Ojora was a member of the Ojora and Adele royal families of Lagos and was himself the holder of the chieftaincy of the Otunba of Lagos. He studied journalism at Regent Street Polytechnic, with the intention of developing a career in journalism. He started work as a staffer at the BBC where he rose to become an assistant editor.
In 1955, he switched his services to the Nigerian government as a reporter with the Nigerian Broadcasting Corporation. He was soon transferred to Ibadan as an information officer in the office of the regional premier. Ojora’s stint with NBC lasted until 1961 when he took up appointment as the public relations manager at United African Company.
Ojora soon developed interest in the commercial units of enterprises, he became an executive director of UAC in 1962. After a military coup truncated the first republic, Ojora was nominated as a member of Lagos City Council in 1966. A year later, he was given political appointments in two government agencies, in 1967, he was managing director of WEMABOD, a regional property and investment company and also in 1967, he succeeded Kola Balogun as chairman of Nigerian National Shipping Line.
After leaving WEMABOD, he became an investor in various firms including AGIP petroleum marketing and NCR Nigeria.

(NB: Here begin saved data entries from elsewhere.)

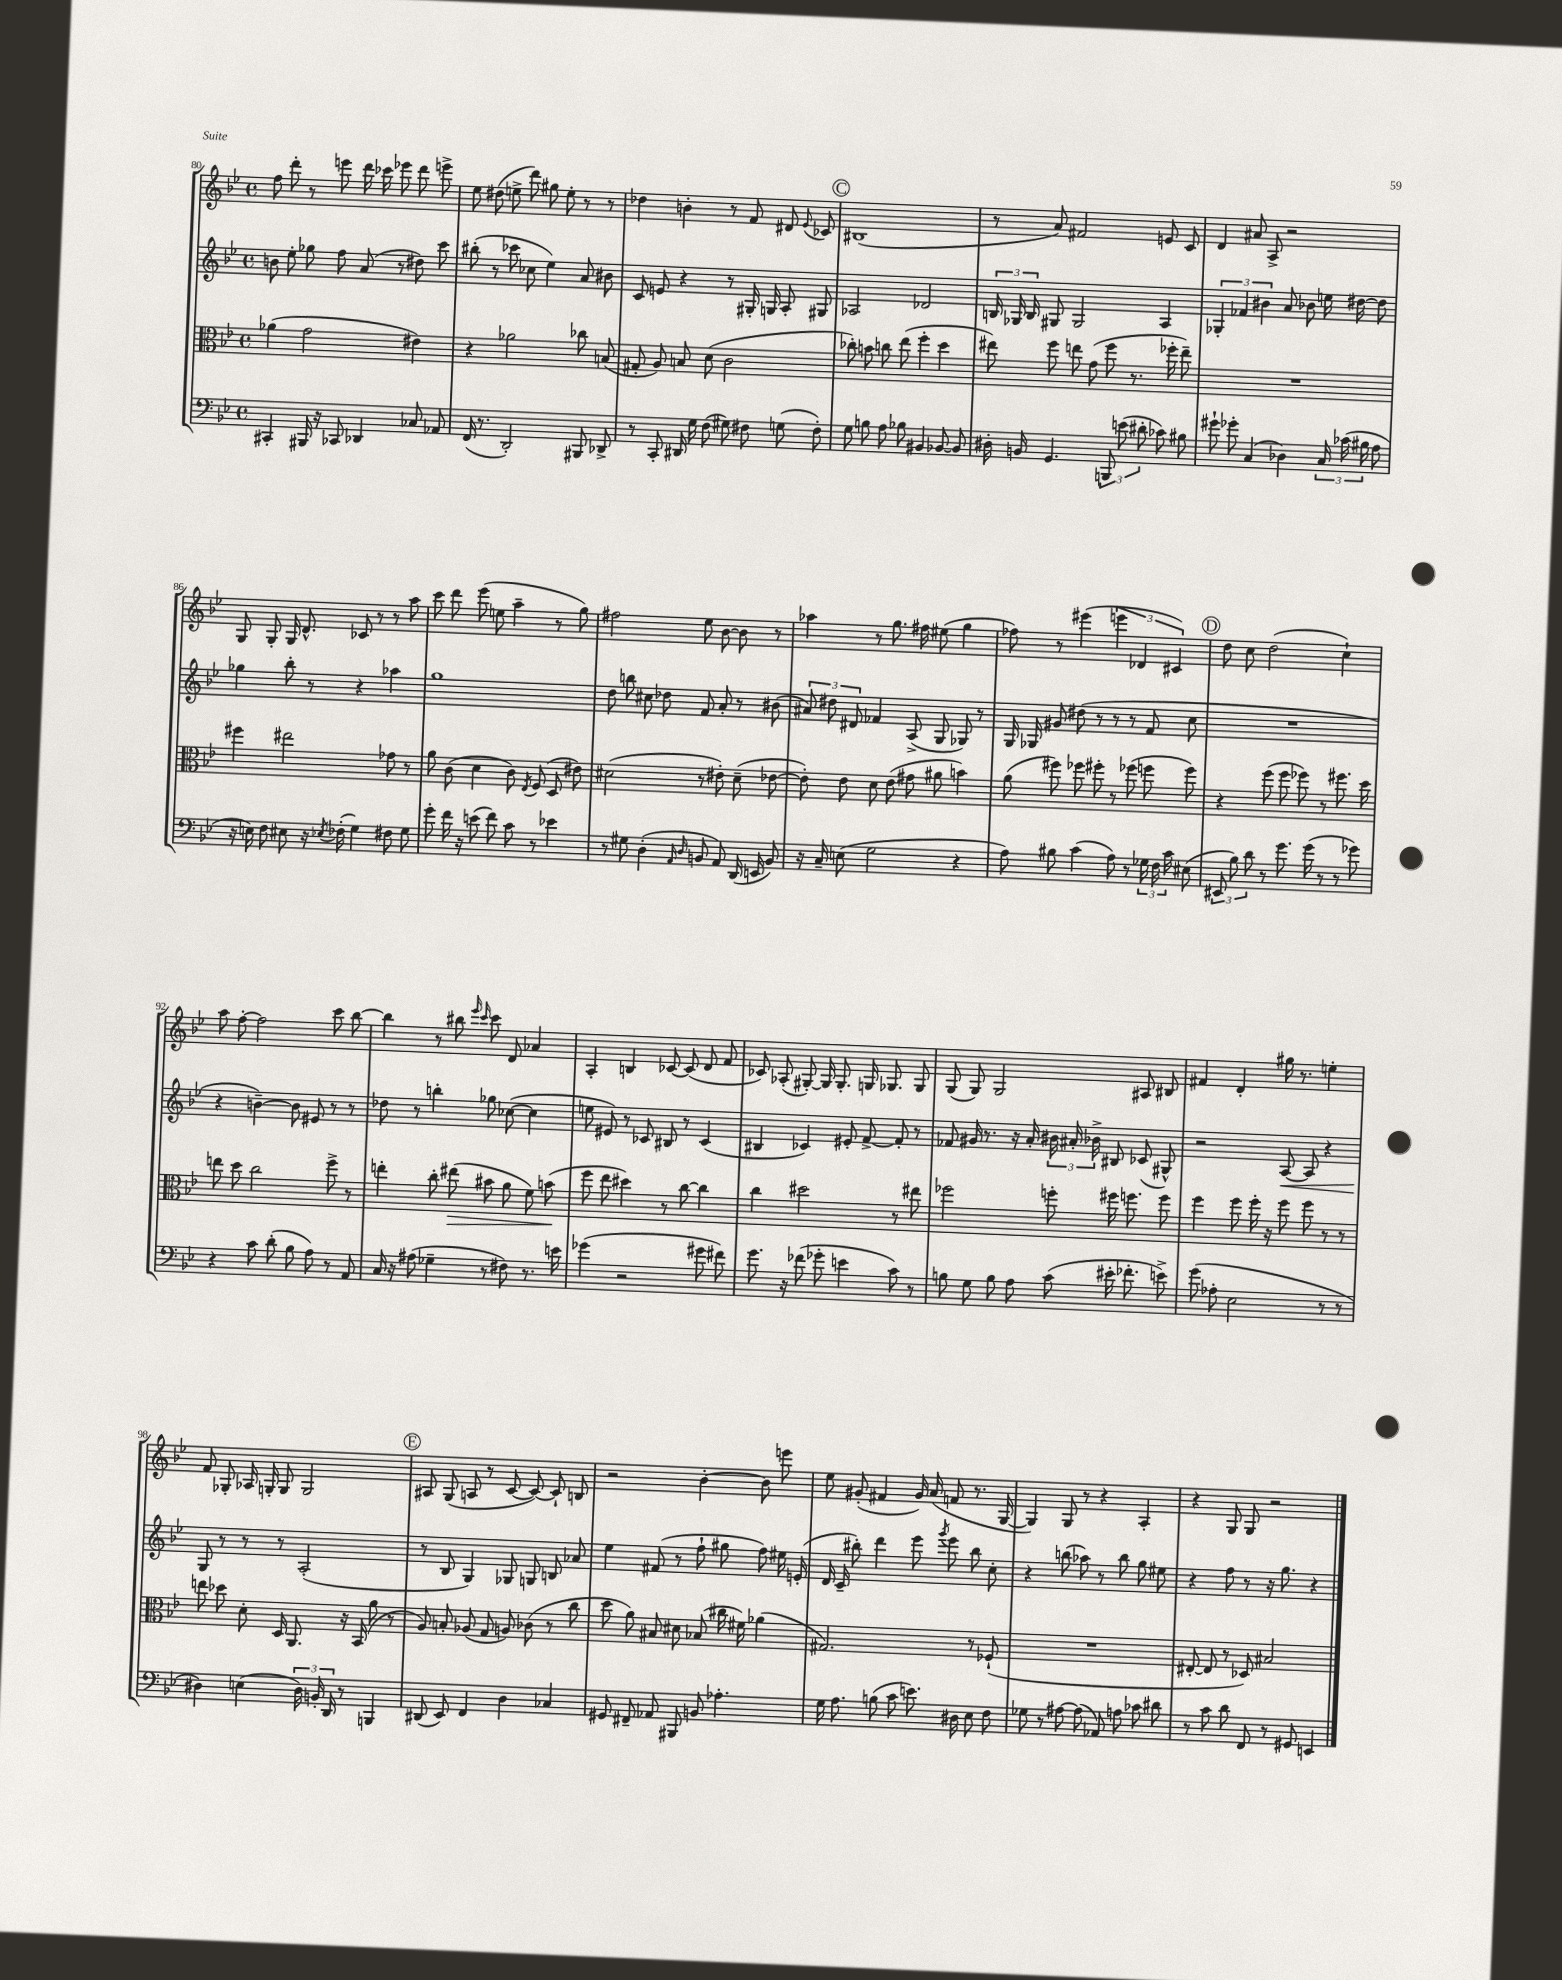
<<
\new StaffGroup <<
\new Staff = "s0" {
    \clef treble \key bes \major \defaultTimeSignature \time 4/4
    \autoBeamOff f''8 d'''8-. r8 e'''8 d'''16 ces'''16 ees'''8 d'''8 e'''8-> |
    ees''8 dis''8( e''8-> d'''8) gis''8 e''8-. r8 r8 |
    des''4 b'4-. r8 f'8 dis'8 \appoggiatura { ees'8 } ces'8 |
    \mark \markup { \circle "C" } bis1( |
    r8 a'8) fis'2 e'8 c'8 |
    d'4 ais'8 a8-> r2 |
    g8 g8-. g16 d'8.-^ ces'8 r8 r8 a''8 |
    c'''8 d'''8 ees'''8( e''8 a''4-- r8 g''8) |
    fis''2 ees''8 bes'8~ bes'8 r8 |
    aes''4 r8 g''8. fis''16 eis''8( g''4 |
    fes''8) r8 eis'''4( \tuplet 3/2 { e'''4 des'4 cis'4) } |
    \mark \markup { \circle "D" } d''8 c''8 d''2( c''4-!) |
    a''8 f''8~-. f''2 c'''8 bes''8~ |
    bes''4 r8 bis''8 \grace { ees'''16 c'''16 } c'''8 d'8 aes'4 |
    a4-. b4 ces'8~ ces'8( d'8 f'8 |
    ces'8) aes8-.( gis8~-.) gis16 gis8.-. g16 ges8. ges8 |
    g8( g8) g2 ais8 bis8 |
    fis'4 d'4-. gis''16 r8. e''4-. |
    f'8 ges8-. aes16 g16-. g8 g2 |
    \mark \markup { \circle "E" } ais8 g8( a8 r8 c'8~ c'8~) c'8-! b8 |
    r2 bes'4~-. bes'8 e'''8 |
    ees''8 gis'8-.( fis'4 gis'16) a'16( f'8 r8. g16~ |
    g4) g8 r8 r4 a4-. |
    r4 g8 g8 r2 \bar "|." |
}
\new Staff = "s1" {
    \clef treble \key bes \major \defaultTimeSignature \time 4/4
    \autoBeamOff b'8 ees''8-. ges''8 f''8 a'8( r8 dis''8) c'''8 |
    bis''8-.( r8 ces'''8 ces''8 ees''4) a'8 bis'8 |
    c'8 e'8 r4 r8 gis16-. g16 a8-. gis8 |
    \mark \markup { \circle "C" } aes2 des'2 |
    \tuplet 3/2 { b16 ges16 b16 } gis8 gis2 a4 |
    \tuplet 3/2 { ges4-. fes'4 bis'4 } a'8 bes'8 e''16 dis''16~ dis''8 |
    ges''4 bes''8-. r8 r4 aes''4 |
    g''1 |
    d''8 b''8 cis''8 des''8 f'8 a'8-. r8 bis'8( |
    \tuplet 3/2 { ais'8) dis''8 dis'8 } fes'4 a8->( g8 ges8) r8 |
    g16 ges16 gis'8 dis''8( r8 r8 r8 f'8 c''8 |
    \mark \markup { \circle "D" } R1 |
    r4 b'4~--) b'8 eis'8 r8 r8 |
    des''8 r8 b''4-. ges''8 ces''8~( ces''4 |
    e''8 eis'8) r8 ces'8 bis8 r8 ces'4( |
    bis4 ces'4) eis'8-. f'8~-> f'8-. r8 |
    fes'8 gis'16 r8. r16 a'16-. \tuplet 3/2 { bis'16 ais'16-. bes'16-> } bis8 ces'8( gis8-^) |
    r2 a8~\< a8 r4 |
    g8\! r8 r8 r8 a2-.( |
    \mark \markup { \circle "E" } r8 bes8 g4) ges8 g8 b8 aes'8 |
    ees''4 fis'8( r8 f''8-! gis''8 f''8) eis''16 e'16-.( |
    d'16 c'16-- bis''8-.) d'''4 ees'''8 \acciaccatura { g'''8 } ees'''8 bis''8 c''8-. |
    r4 b''8( aes''8) r8 b''8 g''8 eis''8 |
    r4 f''8 r8 r16 g''8. r4 \bar "|." |
}
\new Staff = "s2" {
    \clef alto \key bes \major \defaultTimeSignature \time 4/4
    \autoBeamOff aes'4( g'2 eis'4) |
    r4 aes'2 ces''8 b8( |
    gis8-. a8) b8 d'8( c'2 |
    \mark \markup { \circle "C" } ces''8-.) b'8 c''8 ees''8( f''4-. d''4 |
    eis''8) f''8 e''8 g'8( f''8 r8. fes''16-. e''8--) |
    R1 |
    fis''4 eis''2 ges'8 r8 |
    a'8 c'8( d'4 c'8) \acciaccatura { ees8 } f8( d8 eis'8) |
    dis'2( r8 eis'8-.) dis'8--( ees'8~ |
    ees'8-.) ees'8 d'8 ees'8( gis'8 ais'8 b'4) |
    a'8( fis''8) fes''8 fis''8-. r8 fes''8( f''8 f''8) |
    \mark \markup { \circle "D" } r4 f''8( f''8 fes''8) r8 fis''8. d''16 |
    e''8 d''8 c''2 f''8-> r8 |
    e''4-. c''8-. eis''8\>( bis'8 a'8 f'8) b'8\!( |
    f''8 ees''8 dis''4) r8 c''8~ c''4 |
    c''4 dis''2 r8 eis''8 |
    fes''2 f''8-. fis''16 f''8. f''8 |
    f''4 f''8 f''16-. r16 f''8 f''8 r8 r8 |
    e''8 des''8 d'8-. d16 a,8. r16 bes,16( a'8 r8 |
    \mark \markup { \circle "E" } a8) b8-. aes8( g8 a8) ces'8( r8 c''8 |
    d''8 a'8) bis8 dis'8 bes8( cis''16 fis'16) aes'4( |
    gis2.) r8 fes8-!( |
    R1 |
    eis8~-. eis8 r8 des8) bis2 \bar "|." |
}
\new Staff = "s3" {
    \clef bass \key bes \major \defaultTimeSignature \time 4/4
    \autoBeamOff cis,4-. bis,,16 r16 ces,8 des,4 ces8 aes,8 |
    f,16( r8. d,2-.) bis,,8 des,8-> |
    r8 c,8-. dis,16 g16 f8( gis8) fis8 g8( fis8-.) |
    \mark \markup { \circle "C" } g8 b8 a8 bes8 bis,4 bes,8~ bes,8 |
    dis16-. b,16 g,4. \tuplet 3/2 { b,,8 e'8( dis'8-. } ces'8) bis8 |
    gis'8-! ges'8-. c4( des4) \tuplet 3/2 { c16 ces'16( bis16 } a8 |
    r16 e16) f8 eis8 r16 \acciaccatura { ees8 } fes16-.( g4) fis8 g8 |
    g'8-. f'16 r16 e'8( f'8) c'8 r8 ees'4 |
    r8 gis8 d4-.( \grace { a,16 d16 } b,8 a,8) d,16( e,16 b,8) |
    r16 c16-- e8( g2 r4 |
    a8) bis8 c'4( a8) r8 \tuplet 3/2 { ges16 f16 c'16 } eis8( |
    \mark \markup { \circle "D" } \tuplet 3/2 { eis,8 bes8) d'8 } r8 g'8. g'16( r8 r8 ges'8) |
    r4 c'8 d'8-.( bes8 a8) r8 a,8 |
    c16 r16 ais8( ges4-- r8 fis8) r8. e'16 |
    ges'4( r2 gis'8 fis'8) |
    g'8. r16 fes'8( ges'8-. e'4 c'8) r8 |
    b8 g8 b8 a8 c'8( eis'16-. fes'8.-. e'8->) |
    g'8( aes8-. ees2 r8 r8 |
    dis4) e4( \tuplet 3/2 { dis16) b,16-. d,16 } r8 b,,4 |
    \mark \markup { \circle "E" } dis,8( ees,8) f,4 d4 ces4 |
    gis,8 fis,8-- aes,8 bis,,8 b,8 aes4.-. |
    g16 a8. b8( c'8 e'8.) dis16 ees8 f8 |
    ges8 r8 ais8~ ais8( aes,8) a8 ces'8 dis'8 |
    r8 c'8 d'8 f,8 r8 gis,8 e,4 \bar "|." |
}
>>
>>
\layout { \context { \Score currentBarNumber = #80 } }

He also founded the private firms Nigerlink Industries, Unital Builders and a holding company Lagos Investments. After the Nigerian Enterprise Promotion Act, he took equity interest in some foreign companies operating in Nigeria such as investments in the Nigerian operations of Bowring Group, Inchape, Schlumberger, Phoenix Assurance, UTC Nigeria, Evans Brothers and Seven-Up. He married Erelu Ojuolape, and among their children is Toyin Saraki.
Beyond royalty, Otunba Ojora was widely regarded as a bridge between tradition and modern governance.
The Otunba Adekunle Ojora would be remembered as a quintessential gentleman, astute businessman, excellent in speech, dignified in conduct, and deeply respected across generations.
For as many as those who know him, Ojora has for decades, remained a familiar and revered presence in elite social and cultural spaces, where his highly sought-after counsel and calm disposition have proved relevant and needful.
He is also known for his refined lifestyle and strong family values, an embodiment of a “brand of old-school nobility that earned him admiration well beyond wealth or status. He was often described as a man of honour whose life reflected discipline, tradition, and unwavering integrity.
Otunba Adekunle Ojora is survived by his wife, Erelu Ojuolape Ojora, his children, grandchildren and great-grandchildren.